It looked like a clear road to $80 a barrel, and if you believe the financial press, that is exactly where Saudi Arabia and many of the OPEC nations want the price of oil to go. However, President Trump has backed out of the Iran deal and once again imposed sanctions that curtail the oil exports from that country. In addition, Venezuela’s situation is a mess, and its output has dropped to the lowest levels in 28 years.
With OPEC countries promising to replace that missing production, and a huge stockpile build last week, the price of oil dropped a whopping 4% last Friday to under $70. In addition, oil stocks, which had been on a roll, got hammered as trigger-happy investors were happy to take some of the big gains they have posted this year.
The good news for those looking to add energy is that some of the safest and biggest dividend-paying mega-cap integrated companies got hammered last week, offering some of the best entry points in a while. Toss in that the busy summer driving and vacation season is here, and now may be the time to scoop up some top players.
We screened the Merrill Lynch energy universe research database and found five Buy-rated plays that pay solid dividends and look like solid selections now.
This top company’s stock is still down a stunning 30% from highs printed in 2014, the last time oil traded at $70. Anadarko Petroleum Corp. (NYSE: APC) operates through three segments.

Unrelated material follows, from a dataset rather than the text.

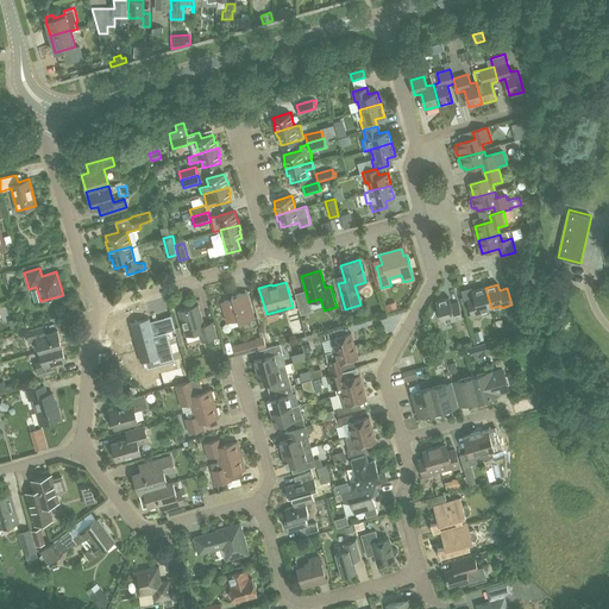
[(482,311),(491,308),(485,288),(472,292),(475,297),(468,299),(472,316),(483,313),(482,311)]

The Oil and Gas Exploration and Production segment explores for and produces natural gas, oil, condensate and natural gas liquids (NGLs). The other segments are Midstream and Marketing.

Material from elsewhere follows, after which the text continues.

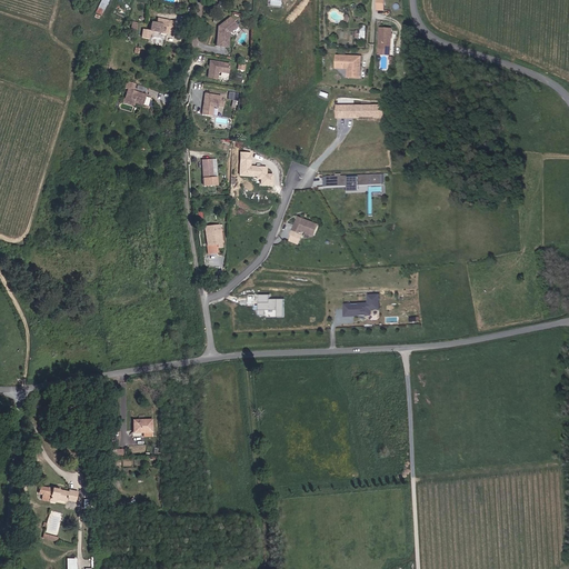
[(102,15),(109,0),(101,0),(96,12),(102,15)]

The company reported impressive first-quarter results, and Merrill Lynch said this when covering the earnings:
Adjusted earnings per share of $0.52 beat consensus of $0.40 on lower DD&A and strong oil production that topped guidance led by the US onshore. Half of Permian production is exposed to basis in 2018, but Enterprise and Cactus 2 should leave the company fully covered by 2019. With oil prices at current levels we believe Anadarko can reload share buybacks after the program concludes by mid year.
Anadarko shareholders receive a 1.48% dividend. Merrill Lynch recently raised its price target to $95 from $87. The Wall Street consensus price objective is $79.97, and shares were up marginally early Tuesday at $67.45.
This integrated giant is a safer way for investors looking to stay or get long the energy sector, and it has big Permian Basin exposure. Chevron Corporation (NYSE: CVX) is a US-based integrated oil and gas company, with worldwide operations in exploration and production, refining and marketing, transportation and petrochemicals.
The company sports a sizable dividend and has a solid place in the sector when it comes to natural gas and liquefied natural gas. Some on Wall Street estimate that the company will have a compound annual growth rate of over 5% for the next five years.
With Permian production and asset disposals targets reset, the company can raise the dividend 20% and buyback 15% of shares. Many analysts view the strategy update as appropriately conservative for one of the more oil-levered majors. The Chevron strategy through 2020 is focused on discipline, enabled by step change in capital efficiency driven by doubling Permian production.
Shareholders receive a 3.67% dividend. The Merrill Lynch price target for the shares is $150, and the consensus target is $144.89. Shares traded at $120.95 Tuesday morning.